Celebrate Everything
Chanukah is just days away. Most of us feel anything but festive. Every day brings fresh tears – for our hostages, for our soldiers, for our survivors and for our dead. Our children have internalized that monsters exist in real life and can come for them in their warm, safe beds. The horrific stories that continue to emerge will haunt us, collectively and individually, for generations to come.
We have been crying and mourning and raging, utterly incredulous each day anew, for the past two months. Every day, every hour, every minute. We yearn for Shiri, Yarden, Ariel and baby Kfir. We count for Hersh with the Goldberg-Polins. And so many more.
How can we celebrate anything at a time of such unprecedented catastrophe?
Notwithstanding, we must celebrate everything – celebrate with genuinely happy moments that we forge for ourselves and our families, through our anxiety and fear.
In the midst of our sadness, fury and demolished sense of security, we must take baby steps to reclaim our joy – to reclaim ourselves.

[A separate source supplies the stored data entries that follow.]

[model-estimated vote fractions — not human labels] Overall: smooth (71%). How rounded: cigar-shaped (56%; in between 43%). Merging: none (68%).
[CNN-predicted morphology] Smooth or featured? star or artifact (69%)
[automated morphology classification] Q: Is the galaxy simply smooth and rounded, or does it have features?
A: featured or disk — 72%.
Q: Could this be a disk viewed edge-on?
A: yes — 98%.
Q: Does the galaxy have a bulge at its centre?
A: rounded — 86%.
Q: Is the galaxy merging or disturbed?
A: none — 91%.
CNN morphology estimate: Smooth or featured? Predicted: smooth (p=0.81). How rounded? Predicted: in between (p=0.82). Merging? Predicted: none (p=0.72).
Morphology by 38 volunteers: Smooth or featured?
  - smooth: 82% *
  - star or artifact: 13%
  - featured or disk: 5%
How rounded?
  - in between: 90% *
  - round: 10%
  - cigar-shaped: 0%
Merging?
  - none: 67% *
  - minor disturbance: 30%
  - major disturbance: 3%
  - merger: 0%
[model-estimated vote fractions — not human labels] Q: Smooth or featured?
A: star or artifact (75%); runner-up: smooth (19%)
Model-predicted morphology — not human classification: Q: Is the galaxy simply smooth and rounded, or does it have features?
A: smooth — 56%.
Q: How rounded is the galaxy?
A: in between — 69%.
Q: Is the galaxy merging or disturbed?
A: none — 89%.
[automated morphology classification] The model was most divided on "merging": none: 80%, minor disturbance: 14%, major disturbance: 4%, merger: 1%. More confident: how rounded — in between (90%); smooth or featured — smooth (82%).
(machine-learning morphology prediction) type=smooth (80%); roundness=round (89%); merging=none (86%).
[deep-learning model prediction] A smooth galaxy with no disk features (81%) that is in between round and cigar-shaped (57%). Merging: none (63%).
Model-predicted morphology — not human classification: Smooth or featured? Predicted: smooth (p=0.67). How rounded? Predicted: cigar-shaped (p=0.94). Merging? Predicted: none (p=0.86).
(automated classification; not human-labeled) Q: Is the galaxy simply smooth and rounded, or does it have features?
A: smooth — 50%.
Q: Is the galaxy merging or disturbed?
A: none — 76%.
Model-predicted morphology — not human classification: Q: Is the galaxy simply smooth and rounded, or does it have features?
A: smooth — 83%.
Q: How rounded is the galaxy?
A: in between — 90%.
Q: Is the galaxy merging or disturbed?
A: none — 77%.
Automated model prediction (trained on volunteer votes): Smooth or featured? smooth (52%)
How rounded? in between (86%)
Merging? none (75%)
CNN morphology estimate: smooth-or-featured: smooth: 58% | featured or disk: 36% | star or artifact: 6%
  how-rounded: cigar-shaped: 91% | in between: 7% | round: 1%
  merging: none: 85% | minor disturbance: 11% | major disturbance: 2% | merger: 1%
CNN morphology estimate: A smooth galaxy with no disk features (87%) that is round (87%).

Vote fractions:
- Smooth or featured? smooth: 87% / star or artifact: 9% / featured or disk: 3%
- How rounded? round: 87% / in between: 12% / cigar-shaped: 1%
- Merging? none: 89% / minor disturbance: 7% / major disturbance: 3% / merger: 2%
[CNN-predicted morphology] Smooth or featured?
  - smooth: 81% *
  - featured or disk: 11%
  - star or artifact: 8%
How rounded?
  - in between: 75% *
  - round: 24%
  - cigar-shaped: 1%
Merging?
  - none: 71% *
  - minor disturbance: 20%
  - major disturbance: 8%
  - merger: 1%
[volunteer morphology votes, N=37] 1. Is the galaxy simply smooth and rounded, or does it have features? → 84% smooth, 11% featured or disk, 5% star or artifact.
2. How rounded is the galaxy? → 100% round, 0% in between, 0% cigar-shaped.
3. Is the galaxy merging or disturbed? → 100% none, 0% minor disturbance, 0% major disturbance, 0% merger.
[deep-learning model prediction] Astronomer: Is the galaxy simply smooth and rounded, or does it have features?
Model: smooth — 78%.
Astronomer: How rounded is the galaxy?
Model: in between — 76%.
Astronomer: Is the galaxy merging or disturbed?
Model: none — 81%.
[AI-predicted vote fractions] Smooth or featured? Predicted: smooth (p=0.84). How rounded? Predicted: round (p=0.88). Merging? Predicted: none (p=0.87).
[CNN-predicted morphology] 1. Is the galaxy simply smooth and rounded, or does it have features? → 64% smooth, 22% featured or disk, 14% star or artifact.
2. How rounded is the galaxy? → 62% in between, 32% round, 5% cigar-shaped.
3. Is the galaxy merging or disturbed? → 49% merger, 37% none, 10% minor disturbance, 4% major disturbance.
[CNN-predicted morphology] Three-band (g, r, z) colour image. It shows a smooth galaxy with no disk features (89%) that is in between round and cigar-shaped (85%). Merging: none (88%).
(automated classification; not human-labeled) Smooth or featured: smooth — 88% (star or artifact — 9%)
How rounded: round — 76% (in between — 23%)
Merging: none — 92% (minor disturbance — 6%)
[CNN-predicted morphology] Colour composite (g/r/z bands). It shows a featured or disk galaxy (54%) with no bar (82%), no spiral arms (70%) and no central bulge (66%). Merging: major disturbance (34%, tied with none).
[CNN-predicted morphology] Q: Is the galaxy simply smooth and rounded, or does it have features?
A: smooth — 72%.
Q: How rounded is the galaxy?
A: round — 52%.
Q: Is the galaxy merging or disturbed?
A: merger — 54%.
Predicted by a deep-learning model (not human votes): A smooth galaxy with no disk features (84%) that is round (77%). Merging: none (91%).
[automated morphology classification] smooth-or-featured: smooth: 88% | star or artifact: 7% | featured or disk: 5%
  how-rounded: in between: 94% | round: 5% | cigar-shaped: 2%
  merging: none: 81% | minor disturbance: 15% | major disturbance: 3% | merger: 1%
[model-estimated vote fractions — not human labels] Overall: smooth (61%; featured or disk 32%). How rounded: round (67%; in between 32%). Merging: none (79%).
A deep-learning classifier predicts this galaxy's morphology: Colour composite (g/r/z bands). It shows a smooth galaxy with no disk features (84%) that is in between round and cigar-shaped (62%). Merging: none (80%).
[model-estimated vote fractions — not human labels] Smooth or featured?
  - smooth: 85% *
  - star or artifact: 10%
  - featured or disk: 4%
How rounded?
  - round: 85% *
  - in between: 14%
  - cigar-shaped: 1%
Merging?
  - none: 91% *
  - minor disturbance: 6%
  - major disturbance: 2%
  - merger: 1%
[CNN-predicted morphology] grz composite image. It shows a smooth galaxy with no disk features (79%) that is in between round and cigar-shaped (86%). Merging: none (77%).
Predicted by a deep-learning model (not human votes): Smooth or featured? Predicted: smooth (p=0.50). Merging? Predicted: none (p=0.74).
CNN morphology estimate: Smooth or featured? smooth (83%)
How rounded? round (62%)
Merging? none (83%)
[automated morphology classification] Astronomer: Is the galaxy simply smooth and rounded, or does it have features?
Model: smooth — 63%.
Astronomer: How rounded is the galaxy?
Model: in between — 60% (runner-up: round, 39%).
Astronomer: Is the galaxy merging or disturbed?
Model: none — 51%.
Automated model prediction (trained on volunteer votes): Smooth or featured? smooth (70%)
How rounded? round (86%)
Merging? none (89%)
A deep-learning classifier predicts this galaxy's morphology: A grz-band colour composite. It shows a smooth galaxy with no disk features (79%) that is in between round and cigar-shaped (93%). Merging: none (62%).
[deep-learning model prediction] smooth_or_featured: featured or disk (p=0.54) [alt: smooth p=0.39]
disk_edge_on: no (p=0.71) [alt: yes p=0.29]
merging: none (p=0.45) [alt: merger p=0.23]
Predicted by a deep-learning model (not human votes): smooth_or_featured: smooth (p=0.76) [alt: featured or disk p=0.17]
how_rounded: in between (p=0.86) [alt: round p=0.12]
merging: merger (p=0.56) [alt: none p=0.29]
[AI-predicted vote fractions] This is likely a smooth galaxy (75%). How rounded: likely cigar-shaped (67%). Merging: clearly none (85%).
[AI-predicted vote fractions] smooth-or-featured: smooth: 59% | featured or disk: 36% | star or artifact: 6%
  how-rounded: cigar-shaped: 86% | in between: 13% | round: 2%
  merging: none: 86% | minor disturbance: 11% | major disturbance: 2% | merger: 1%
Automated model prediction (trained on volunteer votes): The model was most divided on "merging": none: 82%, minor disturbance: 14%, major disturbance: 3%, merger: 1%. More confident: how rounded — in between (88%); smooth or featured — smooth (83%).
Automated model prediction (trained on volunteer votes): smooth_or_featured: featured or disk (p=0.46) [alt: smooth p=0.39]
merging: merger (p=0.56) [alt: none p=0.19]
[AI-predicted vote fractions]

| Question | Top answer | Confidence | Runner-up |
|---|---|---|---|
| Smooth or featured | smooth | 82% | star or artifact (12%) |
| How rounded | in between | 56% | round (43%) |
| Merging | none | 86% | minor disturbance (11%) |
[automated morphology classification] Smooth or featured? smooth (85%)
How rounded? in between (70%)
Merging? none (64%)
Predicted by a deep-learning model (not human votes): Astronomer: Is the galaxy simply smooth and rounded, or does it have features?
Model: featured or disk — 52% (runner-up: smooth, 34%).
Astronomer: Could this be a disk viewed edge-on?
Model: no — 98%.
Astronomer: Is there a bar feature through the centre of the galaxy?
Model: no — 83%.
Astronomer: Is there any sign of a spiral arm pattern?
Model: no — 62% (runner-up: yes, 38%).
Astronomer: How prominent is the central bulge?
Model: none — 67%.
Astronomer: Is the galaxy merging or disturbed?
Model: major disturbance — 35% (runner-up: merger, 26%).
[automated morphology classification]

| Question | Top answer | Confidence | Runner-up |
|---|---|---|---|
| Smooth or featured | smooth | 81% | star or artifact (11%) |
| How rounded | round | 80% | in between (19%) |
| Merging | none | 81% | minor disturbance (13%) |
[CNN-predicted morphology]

We must give ourselves permission to celebrate whenever we possibly can and believe that celebration is not a betrayal or a lessening of our pain. Celebration is now an imperative – a commandment, if you will.
That is a tall order – one that this writer has largely failed at.
Celebrate Everything – as a prescriptive and a prophylactic against despair.
Celebrate Everything – as an act of resistance against both the unfathomable evil of October 7 and the shameful insistence of the world to condemn us, instead of the terrorist perpetrators.
Celebrate Everything – to honor the memories and the legacies of those brutally murdered and our soldiers, who fell to protect us and our loved ones.
Celebrate Everything – without guilt, through our tears.
Celebrate Everything – so our little ones will have indelible, happy memories to carry forward into their lives.
Celebrate Everything – to seek the joy that will not come naturally this year and is likely to elude us for a long time ahead.
Celebrate Everything – to envelope ourselves in the presence of our loved ones, newly reminded that we must never take them for granted.
Celebrate Everything – to radiate as much light and love as we can possibly muster in our shared darkness.
Celebrate Everything – because that is the Jewish way.